Exercise details ->
Report each line of the entries that includes "registration" by copying it.

(Records from a dataset)
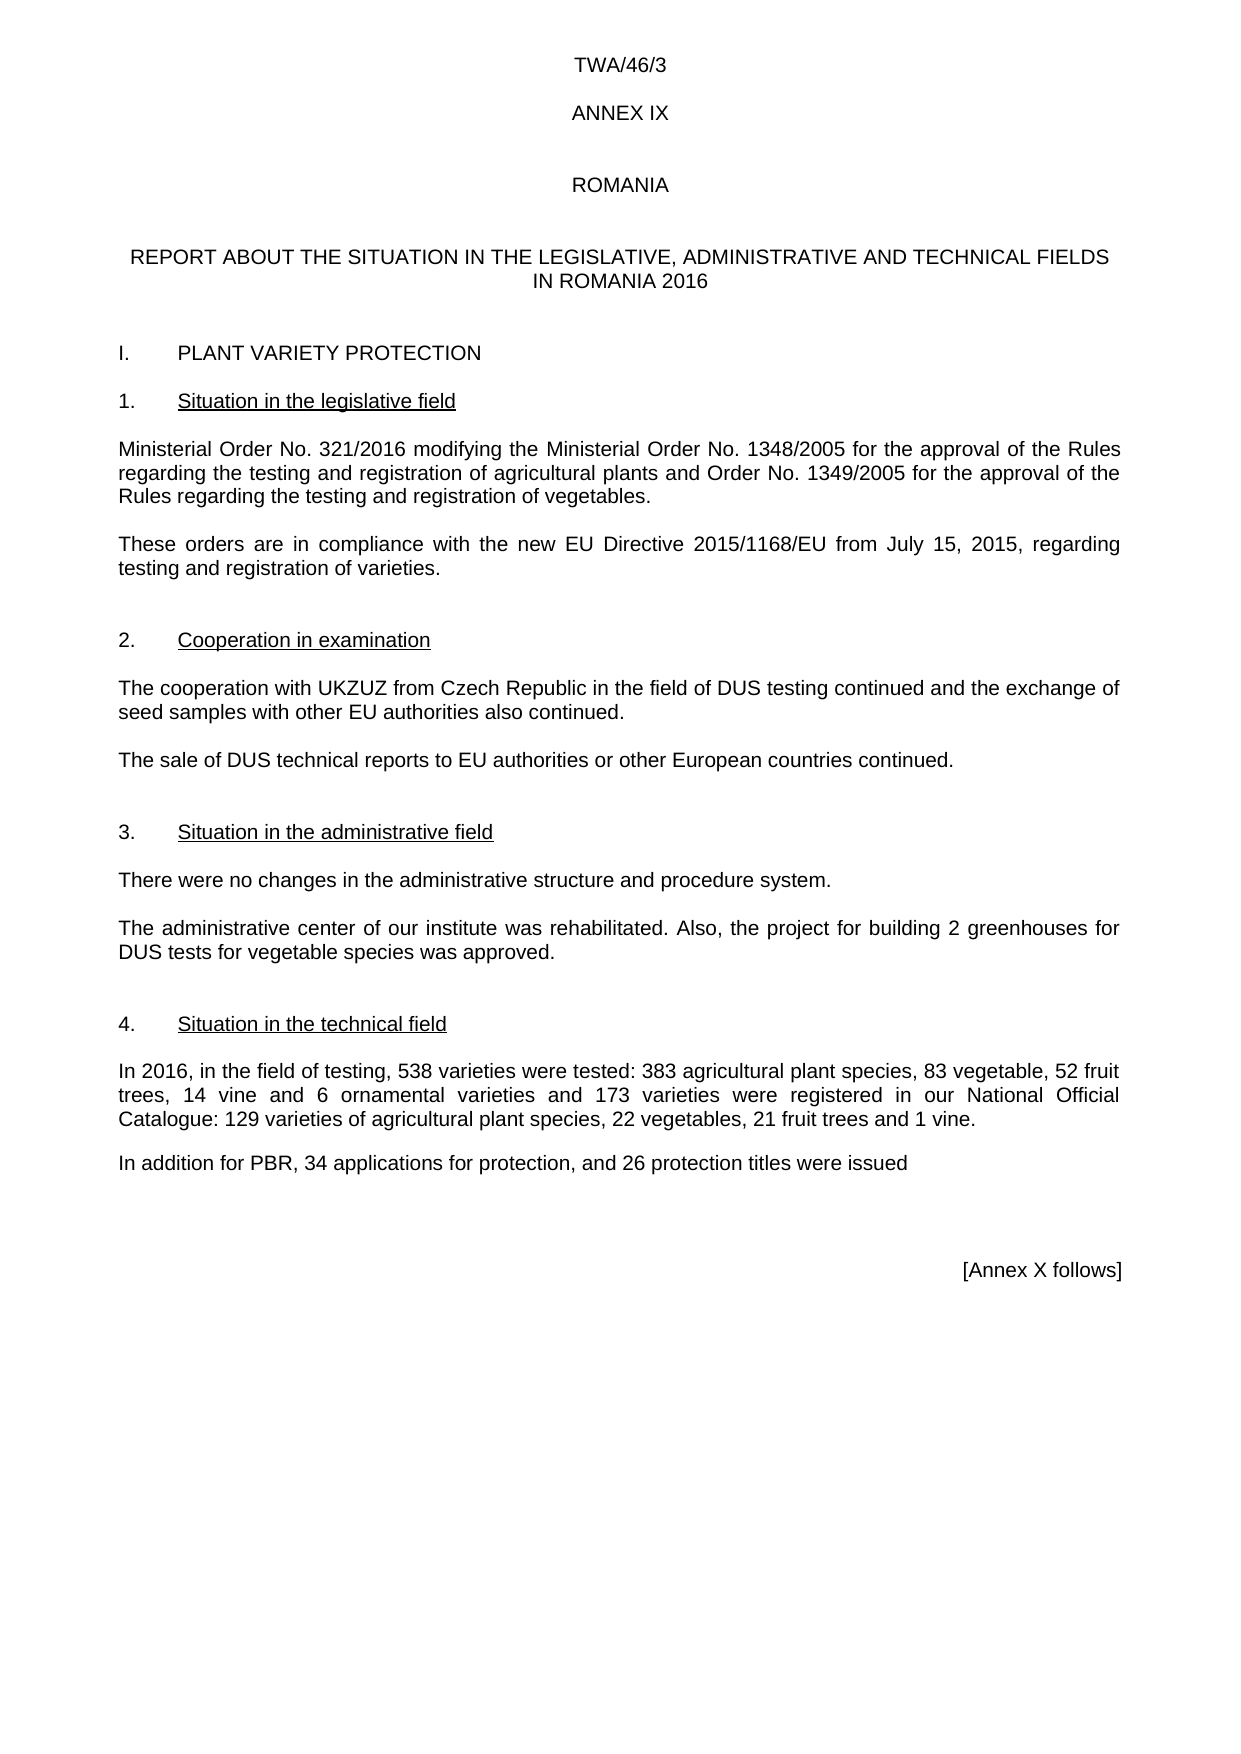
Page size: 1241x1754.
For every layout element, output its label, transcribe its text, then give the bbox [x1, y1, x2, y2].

text There were no changes in the administrative structure and procedure system. [118, 868, 1122, 892]
text These orders are in compliance with the new EU Directive 2015/1168/EU from July 15, 2015, regarding testing and registration of varieties. [118, 532, 1122, 580]
text ROMANIA [118, 173, 1122, 197]
text 1. Situation in the legislative field [118, 388, 1122, 412]
text REPORT ABOUT THE SITUATION IN THE LEGISLATIVE, ADMINISTRATIVE AND TECHNICAL FIELDS [118, 245, 1122, 269]
text The cooperation with UKZUZ from Czech Republic in the field of DUS testing continued and the exchange of seed samples with other EU authorities also continued. [118, 676, 1122, 724]
text Ministerial Order No. 321/2016 modifying the Ministerial Order No. 1348/2005 for the approval of the Rules regarding the testing and registration of agricultural plants and Order No. 1349/2005 for the approval of the Rules regarding the testing and registration of vegetables. [118, 436, 1122, 508]
text The administrative center of our institute was rehabilitated. Also, the project for building 2 greenhouses for DUS tests for vegetable species was approved. [118, 916, 1122, 963]
text In addition for PBR, 34 applications for protection, and 26 protection titles were issued [118, 1150, 1122, 1174]
text IN ROMANIA 2016 [118, 269, 1122, 293]
text 2. Cooperation in examination [118, 628, 1122, 652]
text The sale of DUS technical reports to EU authorities or other European countries continued. [118, 748, 1122, 772]
text [Annex X follows] [118, 1258, 1122, 1282]
text I. PLANT VARIETY PROTECTION [118, 341, 1122, 364]
text 4. Situation in the technical field [118, 1011, 1122, 1035]
text 3. Situation in the administrative field [118, 820, 1122, 844]
text In 2016, in the field of testing, 538 varieties were tested: 383 agricultural plant species, 83 vegetable, 52 fruit trees, 14 vine and 6 ornamental varieties and 173 varieties were registered in our National Official Catalogue: 129 varieties of agricultural plant species, 22 vegetables, 21 fruit trees and 1 vine. [118, 1059, 1122, 1131]
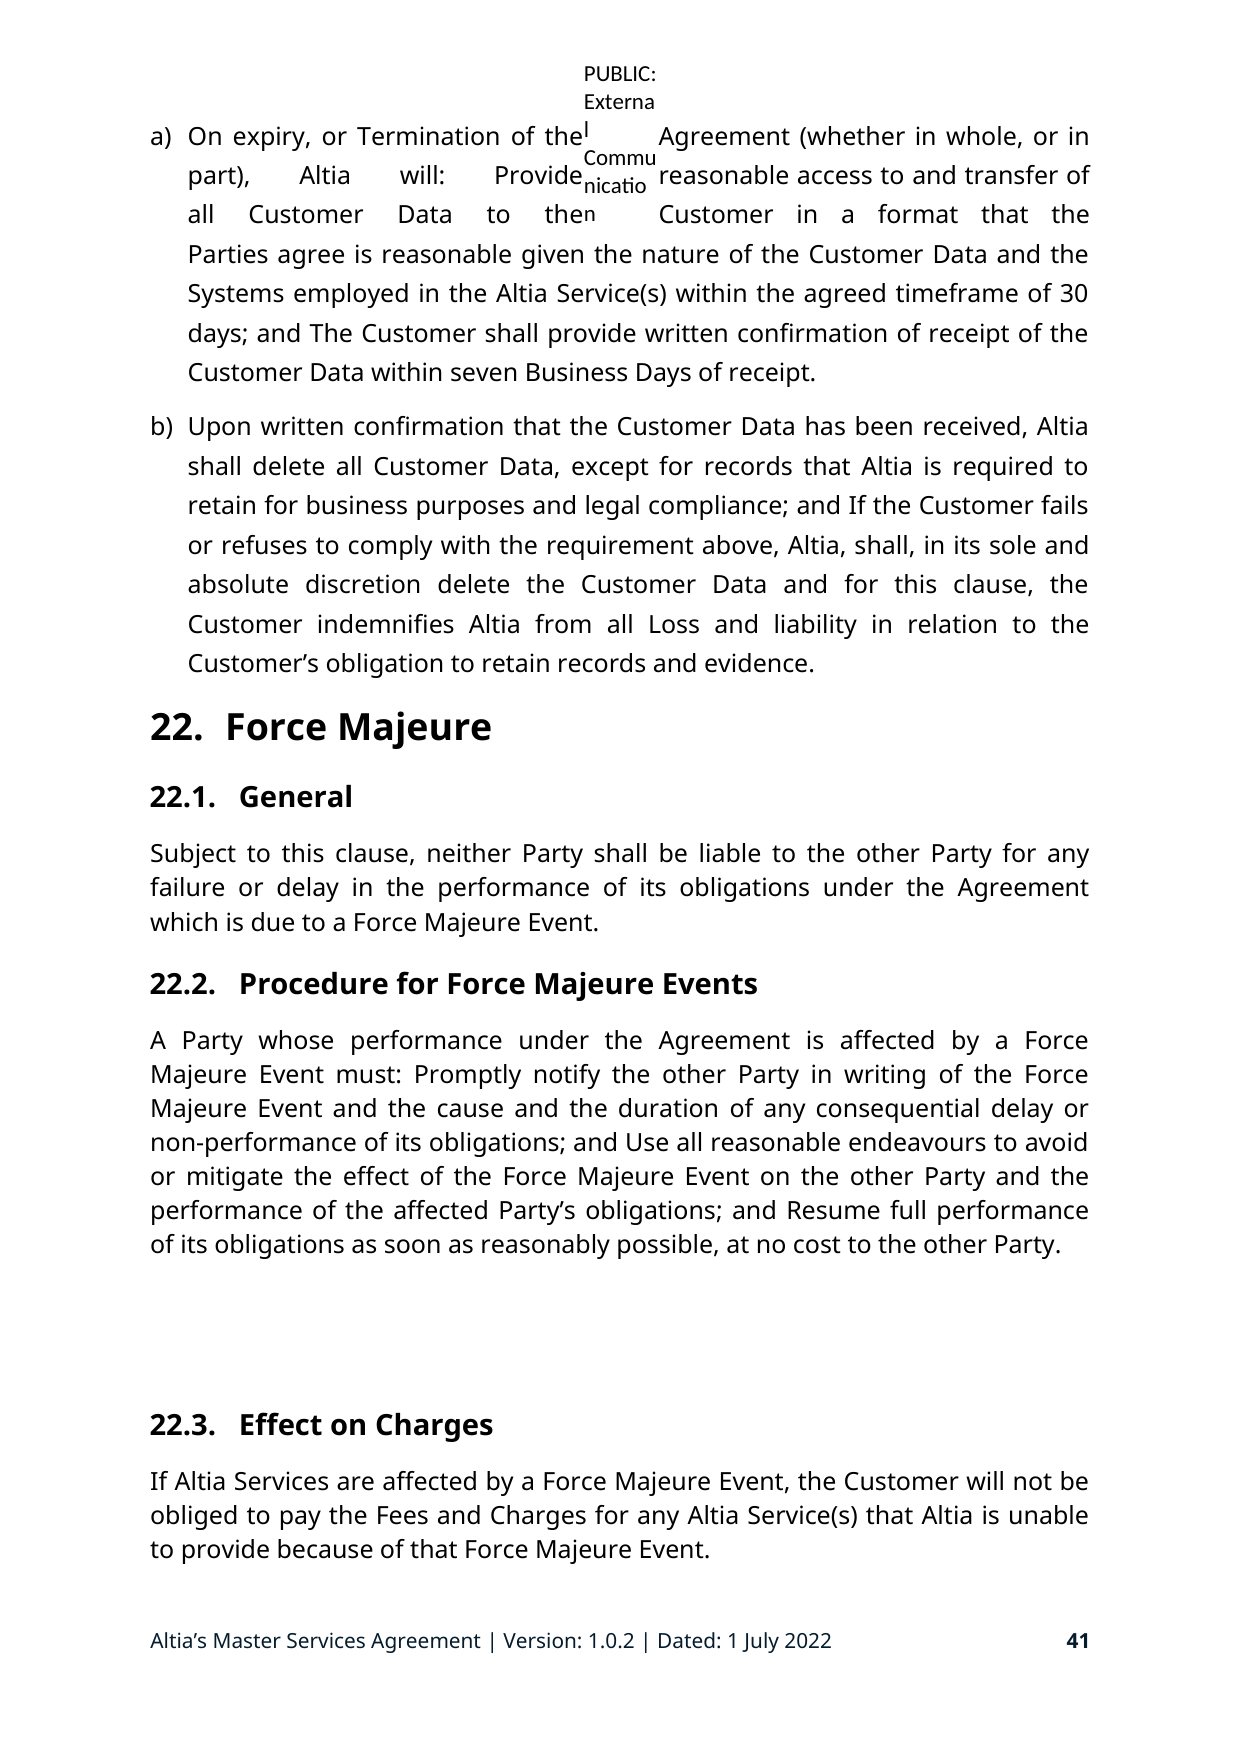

Answer to the exercise ->
text These orders are in compliance with the new EU Directive 2015/1168/EU from July 15, 2015, regarding testing and registration of varieties. [118, 532, 1122, 580]
text Ministerial Order No. 321/2016 modifying the Ministerial Order No. 1348/2005 for the approval of the Rules regarding the testing and registration of agricultural plants and Order No. 1349/2005 for the approval of the Rules regarding the testing and registration of vegetables. [118, 436, 1122, 508]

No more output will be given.